How to create an evaluator with custom YAML configuration?

When creating an evaluator with a custom YAML configuration type, users will have more freedom to define the prompts used in the evaluation process and the form of evaluation. Here is a relatively complete YAML configuration example:

prompt: |-
  You are comparing a submitted answer to an expert answer on a given question. Here is the data:
  [BEGIN DATA]
  ************
  [Question]: {input}
  ************
  [Expert]: {ideal}
  ************
  [Submission]: {completion}
  ************
  [END DATA]

  Compare the factual content of the submitted answer with the expert answer. Ignore any differences in style, grammar, or punctuation.
  The submitted answer may either be a subset or superset of the expert answer, or it may conflict with it. Determine which case applies. Answer the question by selecting one of the following options:
  (A) The submitted answer is a subset of the expert answer and is fully consistent with it.
  (B) The submitted answer is a superset of the expert answer and is fully consistent with it.
  (C) The submitted answer contains all the same details as the expert answer.
  (D) There is a disagreement between the submitted answer and the expert answer.
  (E) The answers differ, but these differences don't matter from the perspective of factuality.
eval_type: cot_classify
choice_strings:
  - "A"
  - "B"
  - "C"
  - "D"
  - "E"
choice_scores:
  "A": 0.8
  "B": 0.8
  "C": 0.8
  "D": 0.0
  "E": 0.5
threshold: 0.5
reverse_score: 0
answer_prompt: ""

Supported properties include:

prompt: Dialog template content, where placeholders can be used
eval_type: Reasoning method, which can be one of cot_classify, classify_cot, classify. Here are the reasoning prompts represented by these three reasoning methods:

# e.g. "Yes"
"classify": "Answer the question by printing only a single choice from {choices} (without quotes or punctuation) corresponding to the correct answer with no other text."
# e.g. "Yes\n The reasons are: ..."
"classify_cot": "First, answer by printing a single choice from {choices} (without quotes or punctuation) corresponding to the correct answer. Then, from the next line, explain your reasonings step by step."
# e.g. "Let's think step by step. ...\nYes"
"cot_classify": """
First, write out in a step by step manner your reasoning to be sure that your conclusion is correct. Avoid simply stating the correct answer at the outset. Then print only a single choice from {choices} (without quotes or punctuation) on its own line corresponding to the correct answer. At the end, repeat just the answer by itself on a new line.

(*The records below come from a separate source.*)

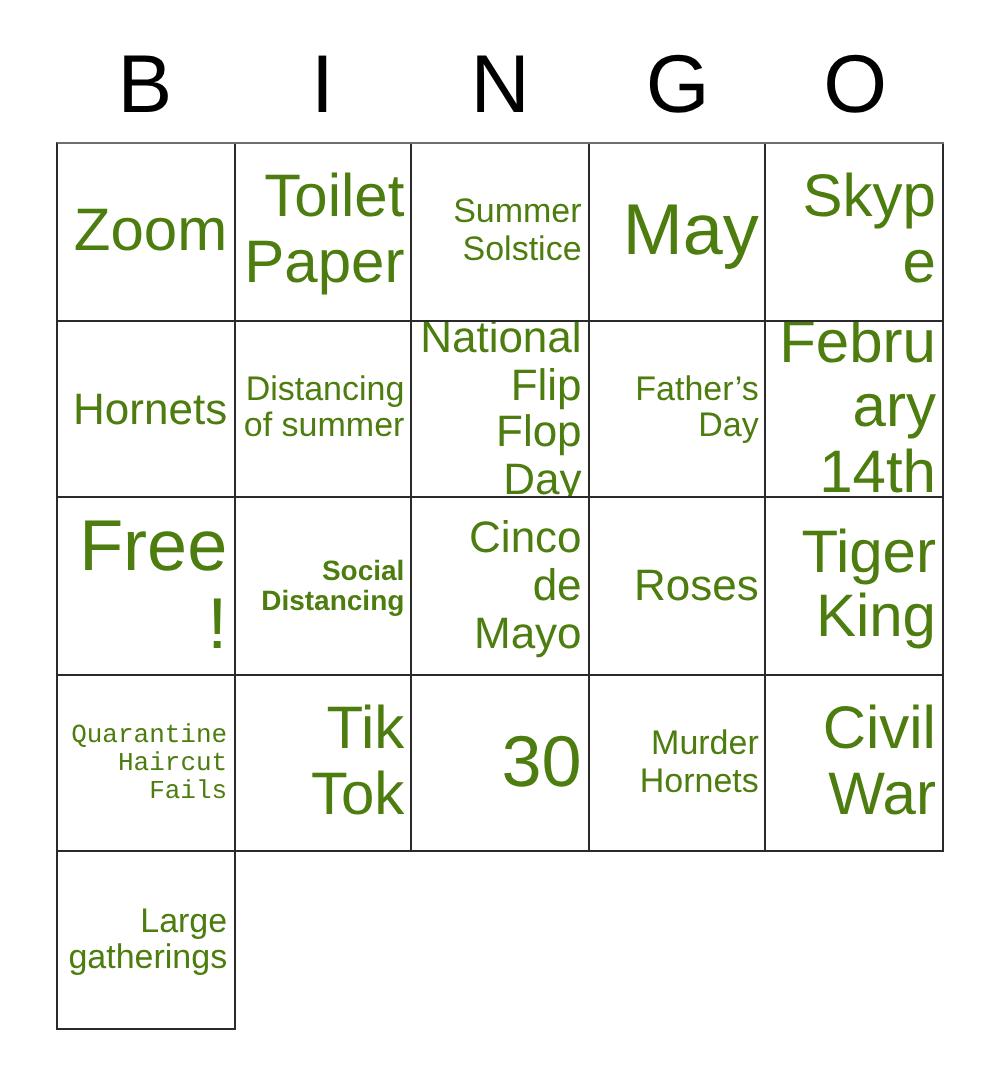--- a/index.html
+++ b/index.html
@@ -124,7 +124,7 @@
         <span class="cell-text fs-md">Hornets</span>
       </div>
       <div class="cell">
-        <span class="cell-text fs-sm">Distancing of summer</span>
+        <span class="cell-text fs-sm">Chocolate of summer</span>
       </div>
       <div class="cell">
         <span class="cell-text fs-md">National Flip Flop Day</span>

Here, {choices} is a placeholder that will be replaced by the choice_strings in the YAML evaluation configuration.

choice_strings: A list of strings or a single string representing the grade options for expressing the evaluation result.
choice_scores: A mapping from grades to scores, represented as a dictionary.
threshold: The threshold value used to convert scores to assertions, which needs to be used in conjunction with reverse_score. If the value of reverse_score is 0, samples with scores greater than or equal to this threshold will be considered as passing the evaluation; otherwise, samples with scores less than this threshold will be considered as passing.
reverse_score: Reverse scoring, with a value of 0 or 1, defaulting to 0, which needs to be used in conjunction with threshold.
answer_prompt: The answer prompt, which has a higher priority than eval_type. If set and not empty, it will override the reasoning method represented by eval_type.

When generating the final evaluation prompt to be used in the evaluation, the following placeholders in the prompt will be replaced by the corresponding content from the evaluation sample:

{input}: The prompt
{ideal}: The ideal answer
{completion}: The generated answer
{context}: The background information

With the custom YAML configuration, users can create evaluation prompts that meet complex evaluation scenarios even without programming experience. When using it in practice, you can refer to the examples provided when creating the evaluator.